COMPLÉTEZ CE QUI SUIT =
1. Indiquez si chacune des affirmations suivantes concorde avec l'extrait sur le plan REPowerEU, par oui ou par non, en citant mot pour mot les termes de l'extrait qui tranchent : (a) le Conseil européen des 24 et 25 mars 2022 a invité la Commission à présenter ce plan en détail ; (b) la Commission propose de porter l'objectif 2030 en matière d'énergies renouvelables de 40 à 50 % ; (c) Gazprom a interrompu l'approvisionnement en gaz de la Hongrie.
2. Dans l'extrait sur le plan REPowerEU, modifiez le passage qui débute aux mots « Sur cette base » et s'arrête après « la crise climatique. », en remplaçant « Bulgarie » par « Roumanie ».
3. Reprenez l'extrait sur le plan REPowerEU et prolongez-le à la suite de sa dernière phrase.

EXTRAIT DE PAGE =

Sur cette base et, ainsi que l’indique la Commission européenne sur son site, le Conseil européen des 24 et 25 mars 2022 a invité la Commission à présenter de façon détaillée ce plan, intitulé « REPowerEU ». L’urgence à prévoir de telles mesures permettant de garantir un approvisionnement et un stockage suffisant du gaz a été renforcée par la décision de Gazprom d’interrompre l’approvisionnement en gaz de la Bulgarie et de la Pologne.

C’est dans ce cadre que la Commission européenne a présenté, le 18 mai 2022, son plan « REPowerEU » ayant pour double objectif de mettre fin à la dépendance de l’Union Européenne à l’égard des combustibles fossiles russes donc, mais également de lutter contre la crise climatique.

Pour ce faire, plusieurs leviers sont actionnés par la Commission européenne :

  • Les économies d’énergie : la Commission propose à ce titre de relever les objectifs contraignant en matière d’efficacité énergétique et publie une communication sur les économies d’énergie.
  • La diversification énergétique et des approvisionnements en établissant des partenariats de long terme avec des fournisseurs dont les axes sont précisés dans la stratégie énergétique extérieure de l’UE publiée par la Commission.
  • L’augmentation massive de l’utilisation des énergies renouvelables dans plusieurs domaines (notamment production d’électricité, industrie, bâtiment et transports) : à ce titre, la Commission propose de relever de 40 à 45 % l’objectif pour 2030 en matière d’énergies renouvelables fixé par l’objectif « Ajustement à l’Objectif 55 » ainsi que plusieurs initiatives et obligations spécifiques en matière d’énergie solaire, de toitures solaires, de pompes à chaleur et d’hydrogène.

Ont ainsi notamment été publiés :

 

  • La réduction de la consommation de combustibles fossiles dans l’industrie et les transports afin de réduire les émissions de gaz à effet de serre et renforcer l’efficacité énergétique dans ces domaines.
  • Des investissements supplémentaires importants : la Commission indique notamment que 225 milliards d’euros sont d’ores et déjà disponibles sous forme de prêts au titre « de la facilité pour la reprise et la résilience ».

Il conviendra donc de rester attentif sur la portée exacte qu’il sera donné à l’ensemble de ces initiatives et propositions lors de leurs éventuelles évolutions ainsi qu’au cours du travail de transposition de ces textes en droit interne.

On notera qu’en parallèle, a été publié au JO du 17 mai 2022 l’arrêté fixant, conformément aux dispositions de l’article L. 1421-4 du Code l’énergie, les stocks minimaux de gaz naturel pour garantir la sécurité d’approvisionnement en gaz naturel pendant la période comprise entre le 1er novembre 2022 et le 31 mars 2023.

Cet arrêté prévoit que les stocks minimaux nécessaires au 1er novembre sont définis par un débit de soutirage fixé à 1845 GWh/j, ce qui est apparu adapté pour la CRE afin faire face à la baisse importante des exportations de gaz russe vers l’Union européenne et les éventuelles interruptions partielles ou totales des flux gaziers pour la période susvisée, ainsi qu’elle l’a relevé à l’occasion de l’avis favorable qu’elle avait émis sur le projet de cet arrêté.

DONNÉES FOURNIES =
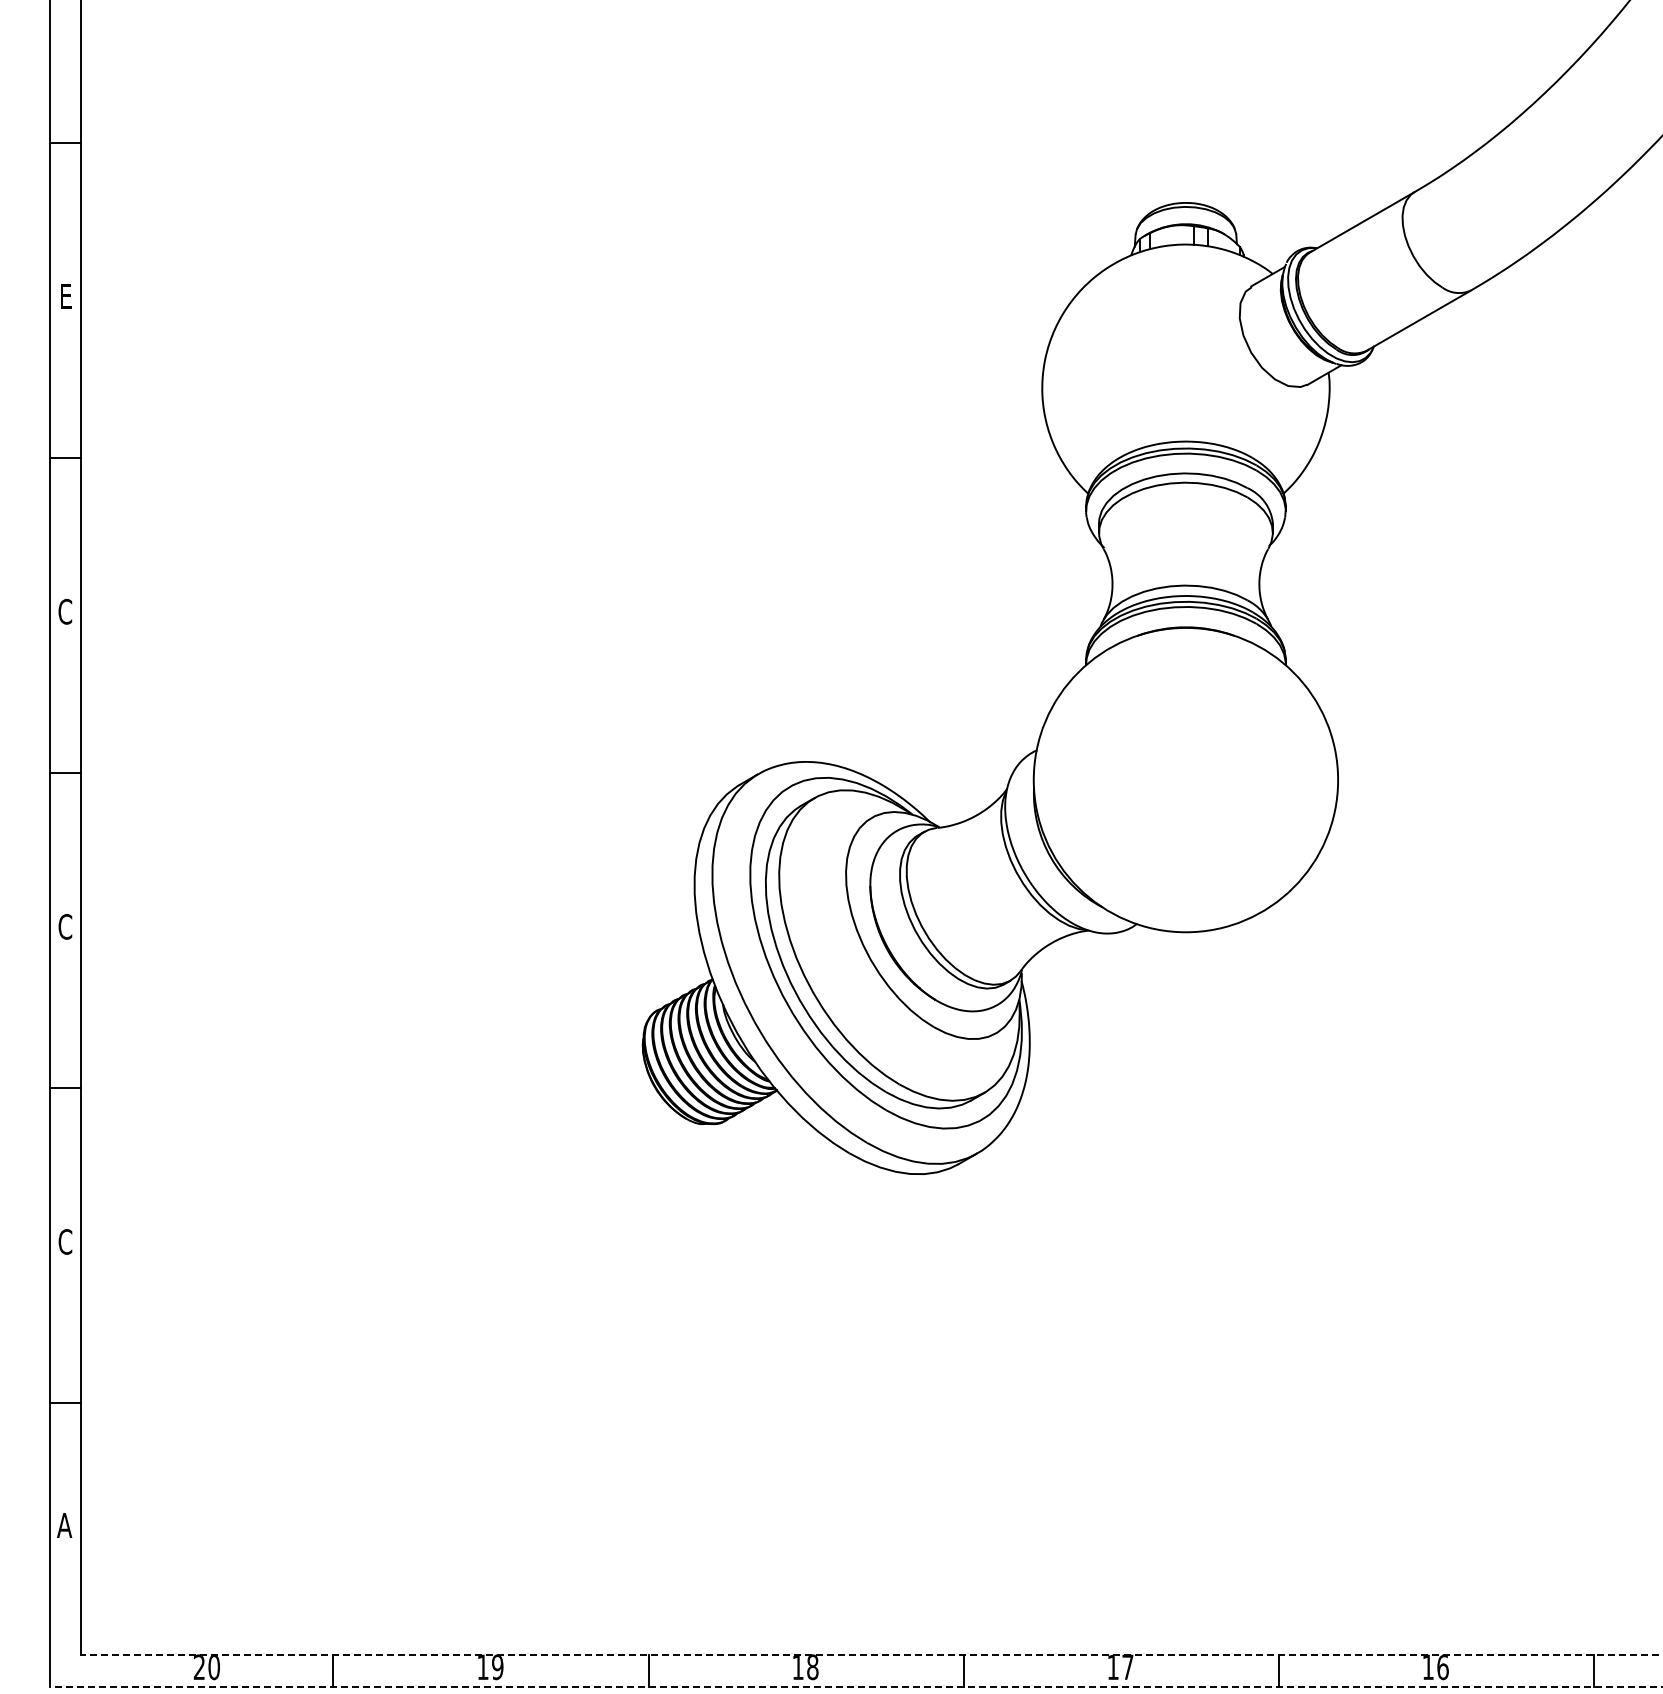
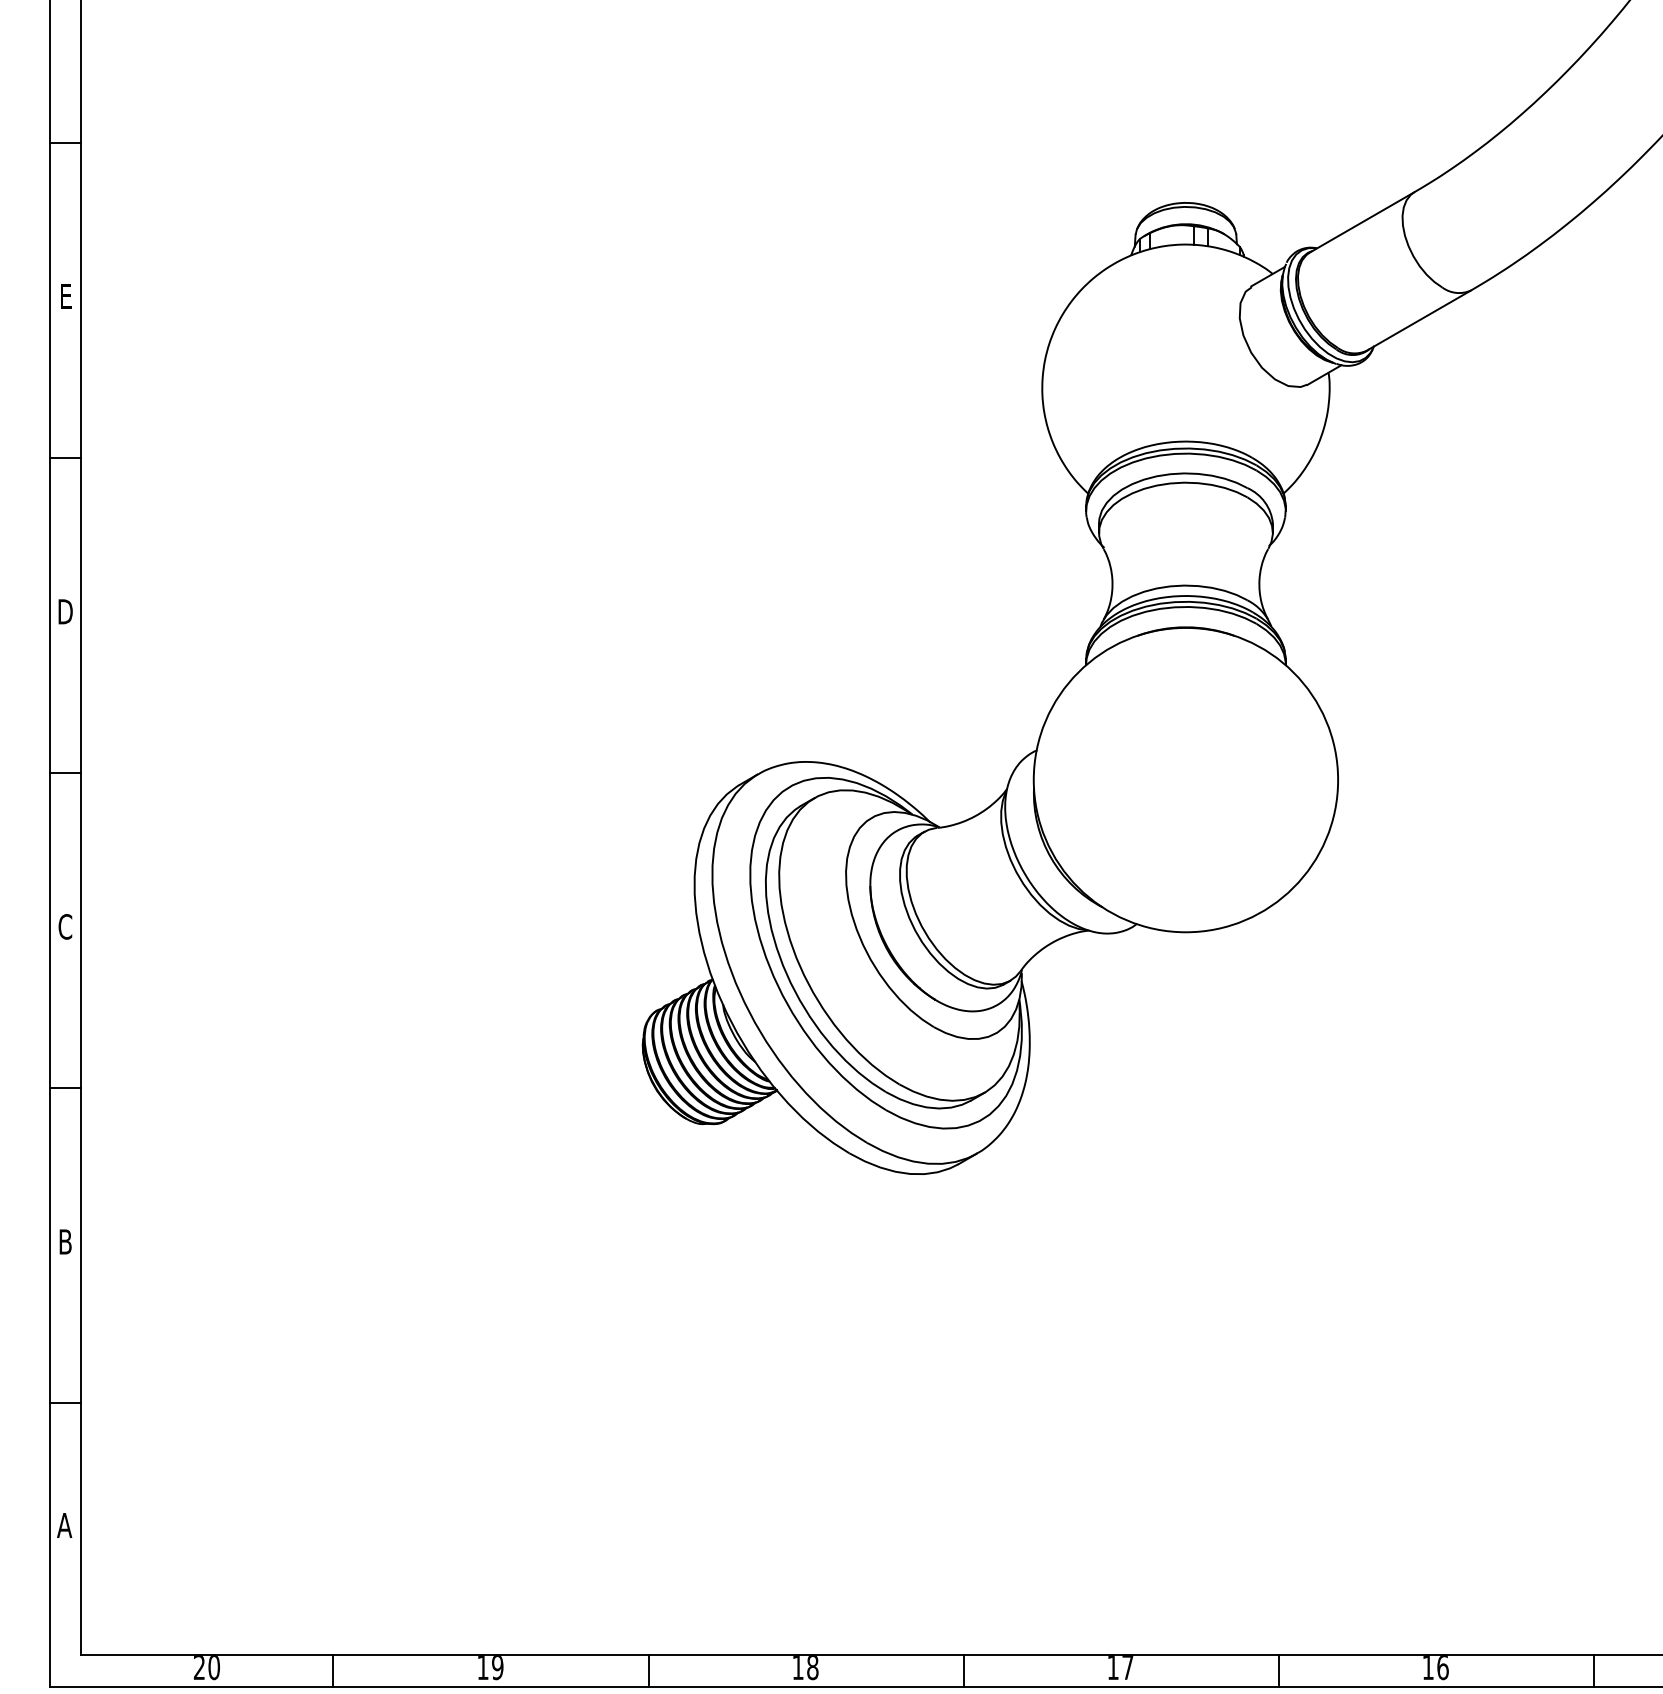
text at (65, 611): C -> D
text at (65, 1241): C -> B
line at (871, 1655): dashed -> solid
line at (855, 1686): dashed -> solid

RÉSULTATS PAR TÂCHE =
1.
(a) Oui : « le Conseil européen des 24 et 25 mars 2022 a invité la Commission à présenter de façon détaillée ce plan ».
(b) Non : « la Commission propose de relever de 40 à 45 % l’objectif pour 2030 ».
(c) Non : « la décision de Gazprom d’interrompre l’approvisionnement en gaz de la Bulgarie et de la Pologne ».

2.
Sur cette base et, ainsi que l’indique la Commission européenne sur son site, le Conseil européen des 24 et 25 mars 2022 a invité la Commission à présenter de façon détaillée ce plan, intitulé « REPowerEU ». L’urgence à prévoir de telles mesures permettant de garantir un approvisionnement et un stockage suffisant du gaz a été renforcée par la décision de Gazprom d’interrompre l’approvisionnement en gaz de la Roumanie et de la Pologne.

C’est dans ce cadre que la Commission européenne a présenté, le 18 mai 2022, son plan « REPowerEU » ayant pour double objectif de mettre fin à la dépendance de l’Union Européenne à l’égard des combustibles fossiles russes donc, mais également de lutter contre la crise climatique.

3.
Commission de régulation de l’énergie : publication du rapport d’activité 2021

La CRE a publié le 1er juin 2022 son rapport d’activité 2021 dans lequel elle décrit ses différentes interventions en qualité d’autorité de régulation dans le contexte de la flambée des prix de l’énergie.

Après avoir fait un tour d’actualité de ses activités de régulation, la CRE décrit ses actions en faveur de la protection du consommateur tout en veillant au bon fonctionnement du marché, en coordination avec les autorités françaises et ses partenaires européens.

La CRE a notamment renforcé la surveillance des pratiques des acteurs du marché de gros, et s′est attachée à vérifier la cohérence entre les prix de l′électricité et les fondamentaux, en particulier le prix des matières premières et des quotas d′émissions de CO2, et la disponibilité du parc de production nucléaire.

Le rapport annuel procède également à un rappel des différents évènements à l’origine de cette crise et les mesures mises en place au niveau national et européen, ainsi que les conséquences à envisager sur le plus long terme et notamment la nécessaire mutation et adaptation des infrastructures du secteur de l’énergie.

A cet égard, la CRE insiste sur la nécessité de soutenir l’innovation grâce à un cadre réglementaire favorable à une transition vers un système énergétique décarboné. Sur ce point, le rapport s’intéresse notamment à la question de la mutation des réseaux et renvoie notamment au mécanisme de bac à sable réglementaire et au recours aux flexibilités pour réduire les travaux et les investissements.

En fin de rapport, la CRE attire également l’attention sur la nécessité de tirer les leçons de la crise, s’agissant notamment de l’augmentation du plafond de l’ARENH.

Publication du décret fixant les modalités de procédure d’appel d’offres portant sur le développement de capacités de stockage d’électricité

On rappellera brièvement qu’ainsi qu’il est défini par l’article L. 352-1 du Code de l’énergie, le stockage d’énergie dans le système électrique est « le report de l’utilisation finale de l’électricité à un moment postérieur à celui auquel elle a été produite, ou la conversion de l’énergie électrique en une forme d’énergie qui peut être stockée, la conservation de cette énergie et la reconversion ultérieure de celle-ci en énergie électrique ou son utilisation en tant qu’autre vecteur d’énergie ».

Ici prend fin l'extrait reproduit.